Italien Drei Menschen sterben bei Bootsunfällen in Venedig

Bei der Kollision zweier Boote in Venedig sind zwei Menschen ums Leben gekommen. Schon seit Langem gibt es Streit über den zunehmenden Schiffsverkehr in der Lagunenstadt.

Helfer der italienischen Feuerwehr beim Einsatz in Venedig
Vigili del Fuoco/dpa

Helfer der italienischen Feuerwehr beim Einsatz in Venedig


Der Unfall ereignete sich kurz vor Mitternacht in der Gegend zwischen der kleinen Insel Sant'Andrea und dem Lido: In Venedig sind ein Motorboot und ein Fischerboot zusammengestoßen. Dabei kamen zwei Menschen ums Leben und vier Personen wurden verletzt, wie die Feuerwehr mitteilte.

AUFGABE: Führe sämtliche geografischen Eigennamen auf, die in der Meldung zum Bootsunfall in Venedig genannt werden.

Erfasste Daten
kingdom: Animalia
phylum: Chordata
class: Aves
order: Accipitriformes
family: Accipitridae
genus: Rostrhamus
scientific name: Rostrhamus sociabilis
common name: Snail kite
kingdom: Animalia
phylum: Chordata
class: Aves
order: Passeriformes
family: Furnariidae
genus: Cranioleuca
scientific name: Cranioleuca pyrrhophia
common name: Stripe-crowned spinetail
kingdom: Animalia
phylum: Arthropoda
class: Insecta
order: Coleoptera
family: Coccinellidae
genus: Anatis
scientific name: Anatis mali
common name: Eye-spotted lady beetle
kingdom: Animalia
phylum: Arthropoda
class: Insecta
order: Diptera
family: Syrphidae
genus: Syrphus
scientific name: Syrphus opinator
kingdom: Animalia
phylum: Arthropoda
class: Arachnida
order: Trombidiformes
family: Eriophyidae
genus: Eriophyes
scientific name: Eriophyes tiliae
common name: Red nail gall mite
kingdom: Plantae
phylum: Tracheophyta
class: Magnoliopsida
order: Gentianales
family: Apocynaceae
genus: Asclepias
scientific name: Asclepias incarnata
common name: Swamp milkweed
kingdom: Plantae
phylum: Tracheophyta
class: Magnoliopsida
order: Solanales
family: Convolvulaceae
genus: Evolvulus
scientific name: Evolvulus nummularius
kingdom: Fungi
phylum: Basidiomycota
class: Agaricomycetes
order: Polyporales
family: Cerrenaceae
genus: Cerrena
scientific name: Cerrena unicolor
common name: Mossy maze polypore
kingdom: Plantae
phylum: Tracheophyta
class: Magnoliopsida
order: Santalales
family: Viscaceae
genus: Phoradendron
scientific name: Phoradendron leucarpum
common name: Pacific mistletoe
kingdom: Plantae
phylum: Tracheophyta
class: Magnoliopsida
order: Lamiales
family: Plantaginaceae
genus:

LÖSUNG: Italien, Venedig, Sant'Andrea, Lido